PacStar CSfC Solutions are managed by PacStar IQ-Core® Software Crypto Manager (CM) to simplify maintenance, unify management, reduce complexity, decrease downtime, and shorten training for system administrators. PacStar IQ-Core CM significantly reduces equipment costs over Type 1 encryption hardware and enables U.S. coalition partner interoperability without using controlled cryptographic items (CCI).
Encryption Methods
IPsec Encryption
Internet Protocol Security (IPsec) is a suite of secure network protocols that authenticates and encrypts packets between two communication points over a Layer 3 IP wide area network (WAN). Network routers and security systems that support commercial VPN capabilities are traditionally built around IPSec and similar well-known cryptographic standards.
MACsec Encryption
When a Local Area Network (LAN) needs to protect Layer 2 Ethernet traffic, MACSec (802.1AE) encryption can authenticate and safeguard data. The MACsec standard enhances local area network (LAN) traffic security by identifying unauthorized LAN connections and excluding them from communication within the network. In addition, the protocol authenticates nodes through a secure exchange of randomly generated keys, ensuring data can only be transmitted and received by MACsec-configured nodes.

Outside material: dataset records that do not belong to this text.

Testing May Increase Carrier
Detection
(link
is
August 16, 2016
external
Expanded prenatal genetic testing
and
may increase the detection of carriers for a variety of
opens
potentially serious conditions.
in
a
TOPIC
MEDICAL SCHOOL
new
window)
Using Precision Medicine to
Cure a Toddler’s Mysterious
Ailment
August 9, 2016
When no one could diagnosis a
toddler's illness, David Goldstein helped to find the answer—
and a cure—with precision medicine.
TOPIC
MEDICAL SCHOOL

NSA Type 1 and CSfC Solutions
Traditionally, the U.S. government has used National Security Agency (NSA) Type 1 equipment built around classified algorithms to secure network traffic. However, this technology was generally only available to the government and its contractors, and its use comes with many burdensome restrictions and custodial requirements. In recent years, protecting a military platform’s classified data-in-motion as it’s routed over an IP network has become more accessible, more affordable, and faster to deploy, with the NSA’s approval of the use of commercial encryption technologies.
The Commercial Solutions for Classified (CSfC) program is an NSA initiative that allows commercial off-the-shelf (COTS) solutions that have been verified and approved to meet national security standards to be used for layered solutions protecting national security system (NSS) data that is classified up to Top Secret. This approach makes it far less burdensome to secure embedded network communications on-board an aircraft, vessel, ground vehicle, carried to the tactical edge, or even used in a home or field office. That’s because integrators can use a layered commercial solution based on public cryptography and secure protocol standards.
CSfC requires the use of two encryption layers, both of which can be either hardware, software, or a mix of the two. In addition, system integrators can select approved commercial components from the NSA Central Security Service (CSS) components list, which shows system designers what cybersecurity solutions are approved to speed their system development.
Data Protection Domains
Curtiss-Wright offers proven and certified COTS storage solutions that match data security requirements, including NSA Type 1, CSfC, CC and FIPS 140-2.
Our TrustedCOTS products provide confidence in the security and un-compromised protections.
We go the extra mile to protect our supply chain and manufacturing processes.